ANTHROPOLOGICAL SOCIETY OF WESTERN AUSTRALIA

Symposium:Ancestors and Contemporaries: Engaging Anthropological Practice in and beyond the Academy.

Date: 1 October 2010

Venue:University of Western Australia

Abstract: Chris Griffin

A. M. Hocart (1883 – 1939): “Before Sahlins” (and ‘after’)

A major concern of Hocart was the origins of government and its connection to ritual. A historical comparativist, a language expert, and an authority on both Fijian society and that of India, he saw close resemblances (‘connections’) in certain Fijian and South Indian cultural practices –notably in the area of kinship classification, its observation. In today’s Fiji the South Indians of western Viti Levu recognize this similarity and use Fijian terms to describe some of their own kinship relationships, something acknowledged by many Fijians in these heavily Indo-Fijian populated areas. Indeed South Indians sometimes make this very point to distinguish themselves from North Indians. Even so, Fijians and other sections of the Indian community generally attach little or no significance to these and other similarities. Nor has anything been made of it, that is to say ‘developed’ theoretically, by scholars, including (far from unreasonably) Hocart himself.
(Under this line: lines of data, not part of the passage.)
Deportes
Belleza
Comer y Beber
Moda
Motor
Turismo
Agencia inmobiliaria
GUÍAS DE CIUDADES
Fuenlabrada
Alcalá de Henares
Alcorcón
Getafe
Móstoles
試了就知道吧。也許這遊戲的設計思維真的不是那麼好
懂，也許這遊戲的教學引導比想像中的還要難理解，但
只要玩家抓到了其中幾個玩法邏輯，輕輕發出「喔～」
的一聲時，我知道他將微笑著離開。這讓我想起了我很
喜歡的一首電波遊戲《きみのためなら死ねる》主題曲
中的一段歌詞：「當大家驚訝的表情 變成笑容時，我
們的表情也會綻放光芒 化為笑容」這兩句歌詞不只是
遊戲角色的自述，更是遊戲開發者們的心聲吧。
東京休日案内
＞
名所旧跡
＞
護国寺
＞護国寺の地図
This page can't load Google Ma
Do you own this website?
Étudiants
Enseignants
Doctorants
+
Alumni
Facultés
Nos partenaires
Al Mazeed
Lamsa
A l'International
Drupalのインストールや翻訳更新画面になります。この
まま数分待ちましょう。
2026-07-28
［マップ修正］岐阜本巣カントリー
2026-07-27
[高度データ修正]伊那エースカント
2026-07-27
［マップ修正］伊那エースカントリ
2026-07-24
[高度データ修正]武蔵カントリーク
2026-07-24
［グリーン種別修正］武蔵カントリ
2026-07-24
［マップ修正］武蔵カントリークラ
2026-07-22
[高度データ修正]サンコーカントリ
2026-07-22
This paper is necessarily of a preliminary nature but it seeks to suggest three things, two of which are not without contemporary practical political importance. Namely

(1)That by the fact alone of highlighting and helping making better-known South Indian (or rather Fijian ‘South Indian’) customs and their Fijian equivalents/counterparts present and past we may lay bare to Fiji’s leaders and intelligentsia cultural elements useful to the current creation of good government and an end to racial politics in Fiji.

(2)That by explaining some aspects of government under the leadership of Commodore Frank Bainimarama we may open a window to outsiders on what may yet turn out to be a somewhat heroic effort to steer Fiji through “a state of transition between two states” –customary and modern, pre-capitalist and capitalist, non-democratic and democratic.

(3)That while it is widely understood in academia that Hocart has been an inspiration to Sahlins’ brilliant research theory and methodology in Polynesian Fiji, the same acclaim cannot be said for Needham’s lengthy introduction to the 1970 reprint of Hocart’s Kings & Councillors. Yet, somewhat neglected, it provides the best appreciation to date of this important ancestor. It deserves to be better known.